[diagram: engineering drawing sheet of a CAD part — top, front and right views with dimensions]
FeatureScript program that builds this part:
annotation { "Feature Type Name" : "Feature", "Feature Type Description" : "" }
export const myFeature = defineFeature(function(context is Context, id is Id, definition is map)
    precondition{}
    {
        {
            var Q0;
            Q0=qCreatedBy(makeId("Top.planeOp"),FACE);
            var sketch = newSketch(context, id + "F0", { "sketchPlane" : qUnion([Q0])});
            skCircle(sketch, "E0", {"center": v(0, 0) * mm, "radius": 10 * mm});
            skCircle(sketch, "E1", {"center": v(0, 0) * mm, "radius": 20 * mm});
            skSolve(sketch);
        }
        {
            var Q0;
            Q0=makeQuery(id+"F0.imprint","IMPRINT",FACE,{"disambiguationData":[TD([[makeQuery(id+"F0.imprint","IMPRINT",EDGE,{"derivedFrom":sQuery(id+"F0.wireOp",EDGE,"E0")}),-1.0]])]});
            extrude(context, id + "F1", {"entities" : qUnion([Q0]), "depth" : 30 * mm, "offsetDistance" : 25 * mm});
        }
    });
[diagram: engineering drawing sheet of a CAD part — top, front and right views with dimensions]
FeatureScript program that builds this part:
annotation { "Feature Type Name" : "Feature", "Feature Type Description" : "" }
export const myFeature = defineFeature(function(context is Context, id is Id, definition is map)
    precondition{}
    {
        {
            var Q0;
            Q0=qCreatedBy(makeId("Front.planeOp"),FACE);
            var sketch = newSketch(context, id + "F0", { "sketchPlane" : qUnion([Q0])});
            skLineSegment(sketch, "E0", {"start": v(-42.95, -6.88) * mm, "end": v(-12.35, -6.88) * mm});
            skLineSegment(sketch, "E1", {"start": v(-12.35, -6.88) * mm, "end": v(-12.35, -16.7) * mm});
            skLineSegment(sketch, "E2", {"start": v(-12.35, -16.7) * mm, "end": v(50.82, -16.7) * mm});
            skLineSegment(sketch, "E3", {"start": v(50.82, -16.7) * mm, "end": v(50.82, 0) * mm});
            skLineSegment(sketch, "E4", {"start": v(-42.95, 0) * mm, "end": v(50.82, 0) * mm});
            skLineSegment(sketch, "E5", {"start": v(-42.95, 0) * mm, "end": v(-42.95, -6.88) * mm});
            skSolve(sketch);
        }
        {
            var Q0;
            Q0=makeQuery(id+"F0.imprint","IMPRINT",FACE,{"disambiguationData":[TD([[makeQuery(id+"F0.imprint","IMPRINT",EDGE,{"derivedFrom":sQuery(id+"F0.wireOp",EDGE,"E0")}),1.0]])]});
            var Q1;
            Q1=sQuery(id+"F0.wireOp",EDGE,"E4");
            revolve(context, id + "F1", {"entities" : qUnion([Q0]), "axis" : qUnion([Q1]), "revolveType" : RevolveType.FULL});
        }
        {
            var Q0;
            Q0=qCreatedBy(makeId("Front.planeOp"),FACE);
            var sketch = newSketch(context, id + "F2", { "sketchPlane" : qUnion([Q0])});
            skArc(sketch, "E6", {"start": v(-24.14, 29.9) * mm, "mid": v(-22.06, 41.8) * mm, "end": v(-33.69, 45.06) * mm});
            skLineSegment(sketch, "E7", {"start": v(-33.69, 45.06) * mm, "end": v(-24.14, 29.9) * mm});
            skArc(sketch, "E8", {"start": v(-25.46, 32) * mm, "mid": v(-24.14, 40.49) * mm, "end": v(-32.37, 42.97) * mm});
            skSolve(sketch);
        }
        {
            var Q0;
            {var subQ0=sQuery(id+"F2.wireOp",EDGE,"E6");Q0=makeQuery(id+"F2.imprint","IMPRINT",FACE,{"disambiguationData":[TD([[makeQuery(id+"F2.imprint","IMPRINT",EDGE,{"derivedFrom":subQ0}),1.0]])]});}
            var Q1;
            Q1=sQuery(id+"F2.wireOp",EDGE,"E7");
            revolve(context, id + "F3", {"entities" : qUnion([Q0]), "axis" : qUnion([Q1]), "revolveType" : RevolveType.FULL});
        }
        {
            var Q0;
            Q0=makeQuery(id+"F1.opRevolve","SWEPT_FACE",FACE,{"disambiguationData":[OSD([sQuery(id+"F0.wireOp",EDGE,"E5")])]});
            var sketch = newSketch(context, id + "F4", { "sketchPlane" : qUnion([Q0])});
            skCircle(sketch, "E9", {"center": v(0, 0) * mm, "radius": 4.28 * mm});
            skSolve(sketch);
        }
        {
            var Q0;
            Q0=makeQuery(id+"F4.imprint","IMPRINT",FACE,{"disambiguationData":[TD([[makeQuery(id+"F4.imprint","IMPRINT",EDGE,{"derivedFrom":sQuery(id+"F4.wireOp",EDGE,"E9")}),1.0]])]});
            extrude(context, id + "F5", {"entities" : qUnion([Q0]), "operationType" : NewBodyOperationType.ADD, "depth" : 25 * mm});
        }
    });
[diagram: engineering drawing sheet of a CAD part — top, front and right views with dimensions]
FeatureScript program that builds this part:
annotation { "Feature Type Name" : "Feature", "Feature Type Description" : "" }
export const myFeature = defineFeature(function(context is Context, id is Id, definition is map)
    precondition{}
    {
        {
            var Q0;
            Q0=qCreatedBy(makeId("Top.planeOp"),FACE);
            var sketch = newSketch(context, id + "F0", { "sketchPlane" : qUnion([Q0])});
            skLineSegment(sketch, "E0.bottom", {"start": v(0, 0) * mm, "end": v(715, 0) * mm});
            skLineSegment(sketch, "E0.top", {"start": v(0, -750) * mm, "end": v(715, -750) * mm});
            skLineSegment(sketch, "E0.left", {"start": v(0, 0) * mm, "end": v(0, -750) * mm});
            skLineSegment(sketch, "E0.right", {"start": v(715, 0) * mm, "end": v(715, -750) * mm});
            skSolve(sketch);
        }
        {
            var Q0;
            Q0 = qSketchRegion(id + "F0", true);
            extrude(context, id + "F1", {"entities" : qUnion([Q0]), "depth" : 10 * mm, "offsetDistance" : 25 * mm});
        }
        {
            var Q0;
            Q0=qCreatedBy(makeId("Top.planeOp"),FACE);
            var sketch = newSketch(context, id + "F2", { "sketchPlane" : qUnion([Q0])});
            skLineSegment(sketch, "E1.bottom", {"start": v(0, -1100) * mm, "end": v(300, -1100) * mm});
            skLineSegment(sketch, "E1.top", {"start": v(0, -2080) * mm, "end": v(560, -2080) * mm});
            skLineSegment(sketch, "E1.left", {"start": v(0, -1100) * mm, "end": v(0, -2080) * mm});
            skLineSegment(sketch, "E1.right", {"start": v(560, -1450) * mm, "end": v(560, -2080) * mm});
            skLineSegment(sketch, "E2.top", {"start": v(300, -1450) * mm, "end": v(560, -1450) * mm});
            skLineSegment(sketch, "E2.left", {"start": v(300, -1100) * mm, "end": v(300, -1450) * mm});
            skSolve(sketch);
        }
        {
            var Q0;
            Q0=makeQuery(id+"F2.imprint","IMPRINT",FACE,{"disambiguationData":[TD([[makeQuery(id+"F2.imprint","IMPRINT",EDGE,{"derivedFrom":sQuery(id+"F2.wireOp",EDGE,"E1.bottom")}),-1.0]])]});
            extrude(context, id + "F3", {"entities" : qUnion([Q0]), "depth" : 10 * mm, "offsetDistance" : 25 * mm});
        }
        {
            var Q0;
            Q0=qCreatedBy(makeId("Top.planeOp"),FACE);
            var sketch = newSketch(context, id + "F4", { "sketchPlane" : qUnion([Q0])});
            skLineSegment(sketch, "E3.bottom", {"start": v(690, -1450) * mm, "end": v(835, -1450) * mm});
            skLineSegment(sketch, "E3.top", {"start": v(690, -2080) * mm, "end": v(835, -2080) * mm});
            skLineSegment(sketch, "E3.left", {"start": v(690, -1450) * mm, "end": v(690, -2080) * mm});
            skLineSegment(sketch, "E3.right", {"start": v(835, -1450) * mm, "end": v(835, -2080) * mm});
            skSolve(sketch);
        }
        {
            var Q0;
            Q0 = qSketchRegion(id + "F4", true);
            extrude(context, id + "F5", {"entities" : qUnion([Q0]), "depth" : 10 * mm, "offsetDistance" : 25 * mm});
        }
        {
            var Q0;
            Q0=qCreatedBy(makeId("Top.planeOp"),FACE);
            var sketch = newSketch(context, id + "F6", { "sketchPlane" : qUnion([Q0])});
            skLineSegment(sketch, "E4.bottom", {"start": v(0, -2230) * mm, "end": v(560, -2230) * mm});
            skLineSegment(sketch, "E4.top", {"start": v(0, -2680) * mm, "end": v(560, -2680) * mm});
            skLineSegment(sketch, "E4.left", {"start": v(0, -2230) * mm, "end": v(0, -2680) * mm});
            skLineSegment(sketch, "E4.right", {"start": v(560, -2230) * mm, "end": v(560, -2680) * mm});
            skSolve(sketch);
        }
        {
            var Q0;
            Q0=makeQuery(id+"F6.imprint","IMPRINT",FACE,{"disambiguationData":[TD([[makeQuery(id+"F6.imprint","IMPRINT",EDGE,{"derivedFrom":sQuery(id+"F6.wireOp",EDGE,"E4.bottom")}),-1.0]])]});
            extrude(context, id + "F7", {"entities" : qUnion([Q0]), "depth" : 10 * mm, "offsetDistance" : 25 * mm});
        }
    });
++++
EXERCISE TASK → Copy out each line of the records above that contains the string "radius".

SOLUTION FOR THIS EXERCISE →
            skCircle(sketch, "E0", {"center": v(0, 0) * mm, "radius": 10 * mm});
            skCircle(sketch, "E1", {"center": v(0, 0) * mm, "radius": 20 * mm});
            skCircle(sketch, "E9", {"center": v(0, 0) * mm, "radius": 4.28 * mm});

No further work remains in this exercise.